• [Problem]: Write the full listing out again, word for word, but omit the pictures.

• [Input records]:
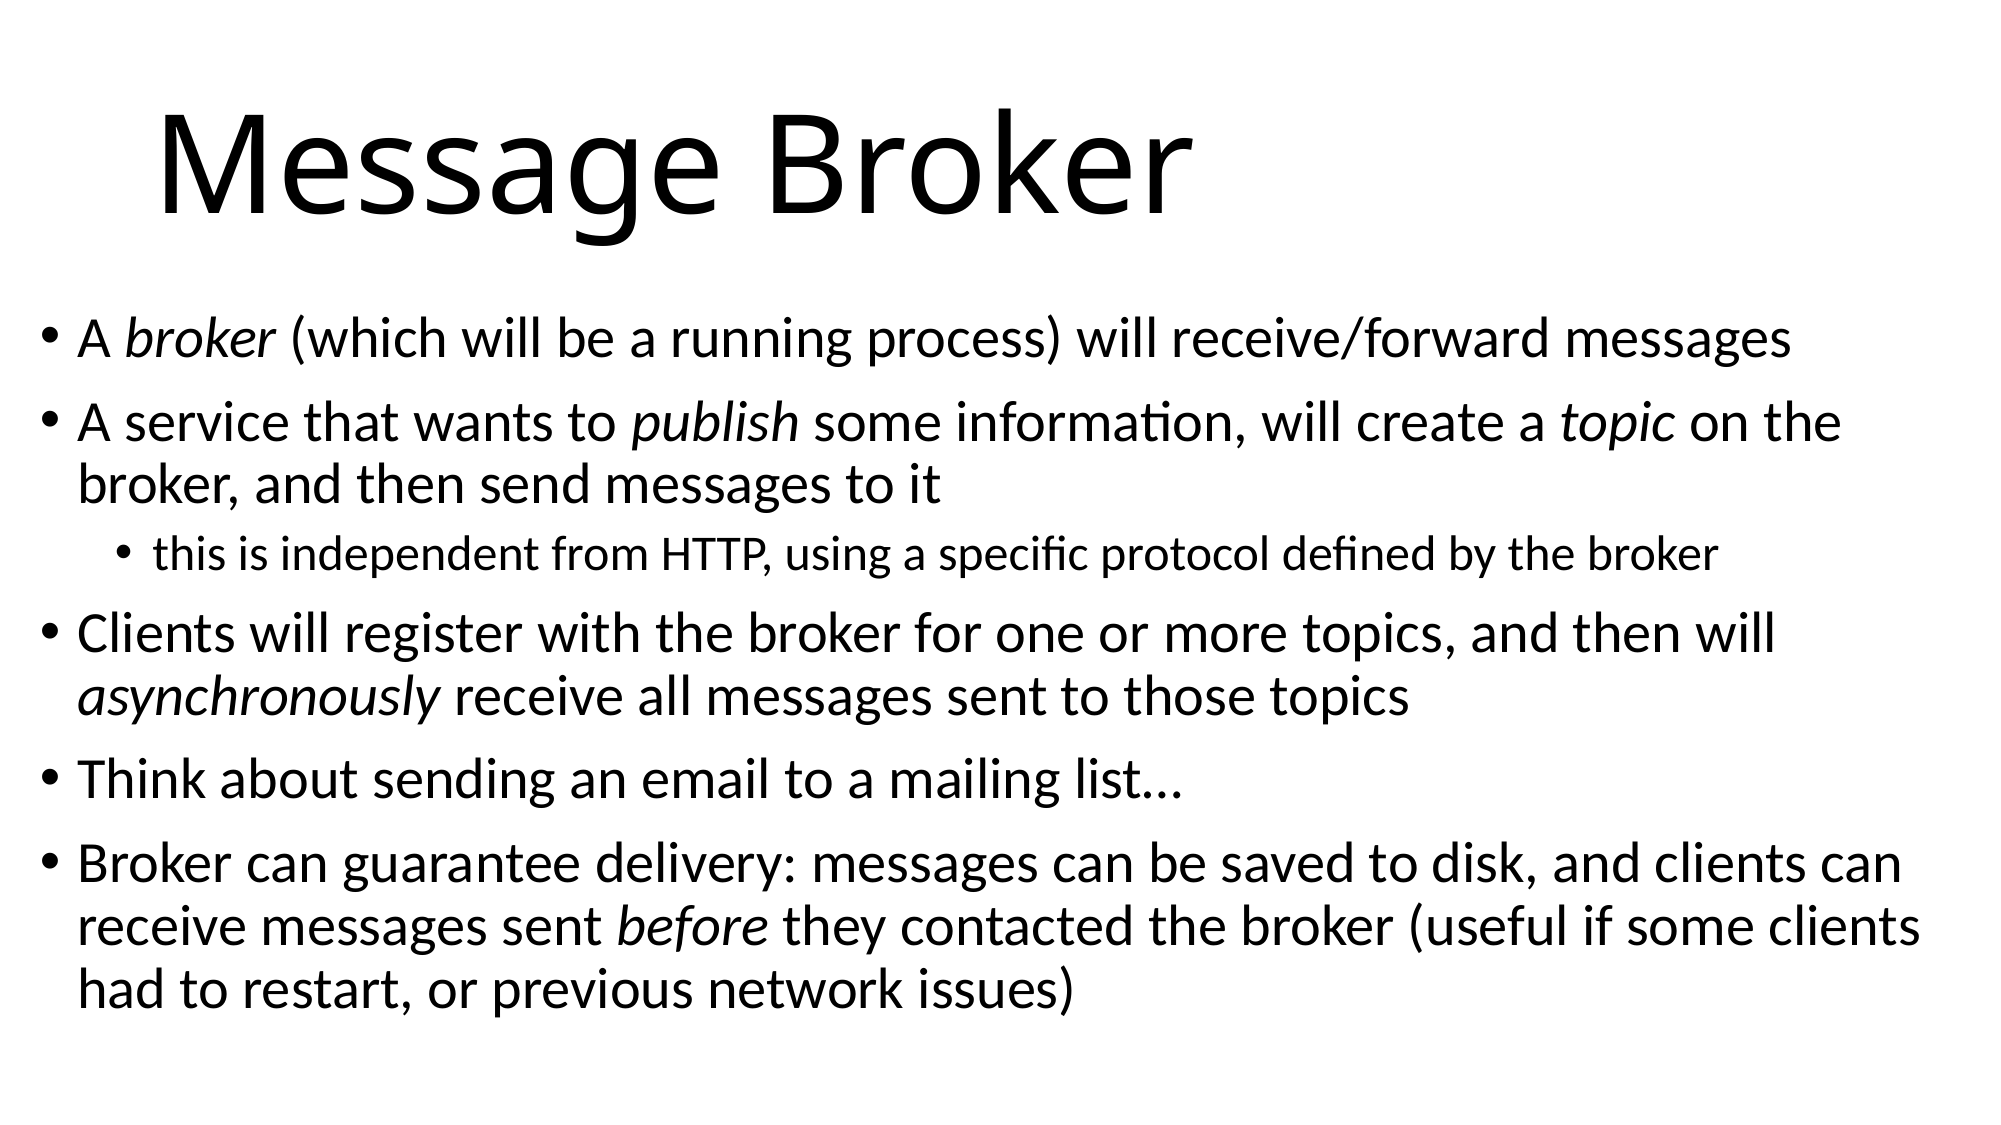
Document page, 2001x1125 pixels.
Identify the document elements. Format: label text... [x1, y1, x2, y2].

title Message Broker [137, 59, 1863, 278]
list A broker (which will be a running process) will receive/forward messages A service that wants to publish some information, will create a topic on the broker, and then send messages to it this is independent from HTTP, using a specific protocol defined by the broker Clients will register with the broker for one or more topics, and then will asynchronously receive all messages sent to those topics Think about sending an email to a mailing list… Broker can guarantee delivery: messages can be saved to disk, and clients can receive messages sent before they contacted the broker (useful if some clients had to restart, or previous network issues) [24, 299, 1970, 1096]
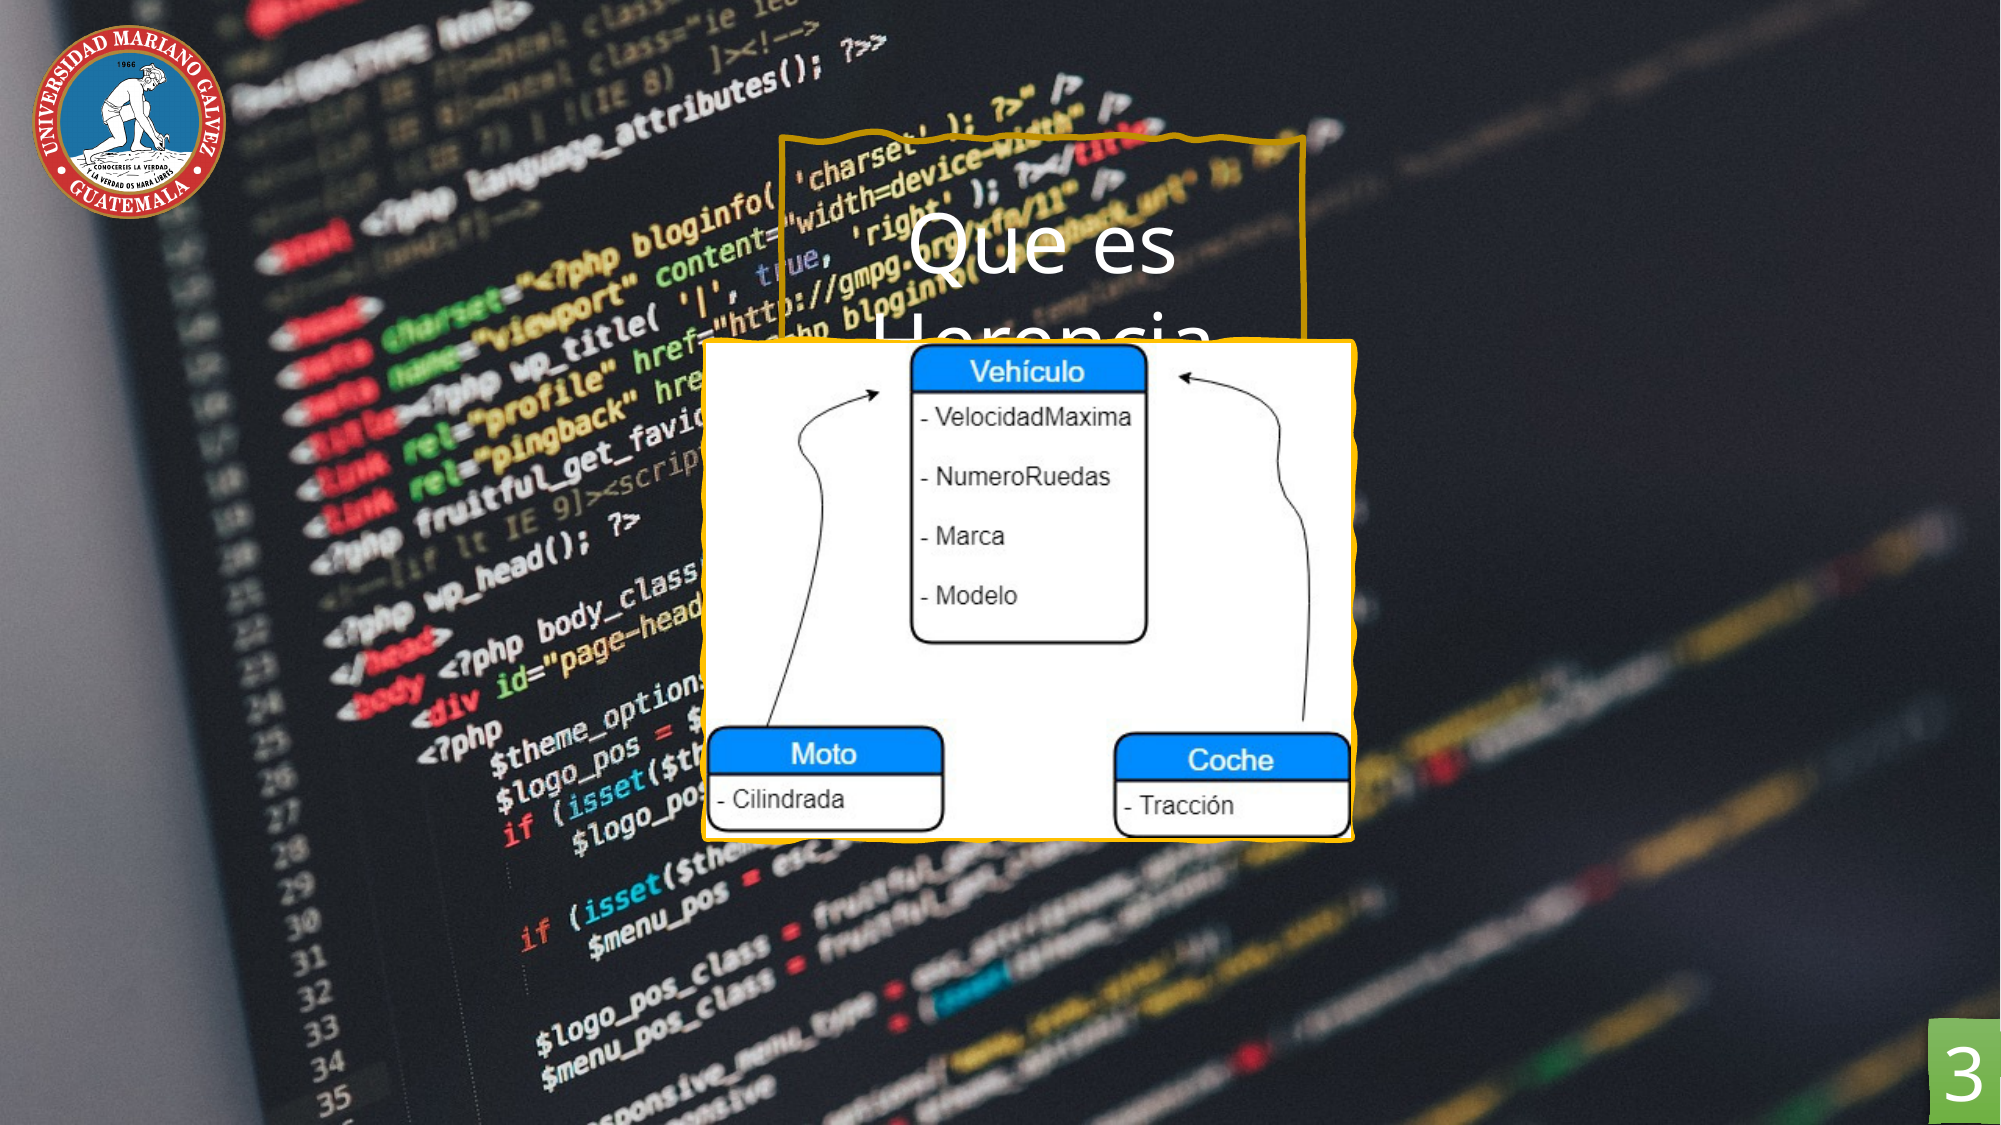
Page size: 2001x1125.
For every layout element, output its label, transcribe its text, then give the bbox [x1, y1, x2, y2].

text_box Que es Herencia [781, 131, 1305, 343]
picture [0, 0, 2001, 1125]
text_box 3 [1927, 1018, 2000, 1124]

• [Answer to this task]:
Document page, 2001x1125 pixels.
Identify the document elements. Format: label text... [x1, y1, x2, y2].

title Message Broker [137, 59, 1863, 278]
list A broker (which will be a running process) will receive/forward messages A service that wants to publish some information, will create a topic on the broker, and then send messages to it this is independent from HTTP, using a specific protocol defined by the broker Clients will register with the broker for one or more topics, and then will asynchronously receive all messages sent to those topics Think about sending an email to a mailing list… Broker can guarantee delivery: messages can be saved to disk, and clients can receive messages sent before they contacted the broker (useful if some clients had to restart, or previous network issues) [24, 299, 1970, 1096]
Page size: 2001x1125.
For every layout element, output its label, transcribe its text, then give the bbox [x1, y1, x2, y2].

text_box Que es Herencia [781, 131, 1305, 343]
picture [0, 0, 2001, 1125]
text_box 3 [1927, 1018, 2000, 1124]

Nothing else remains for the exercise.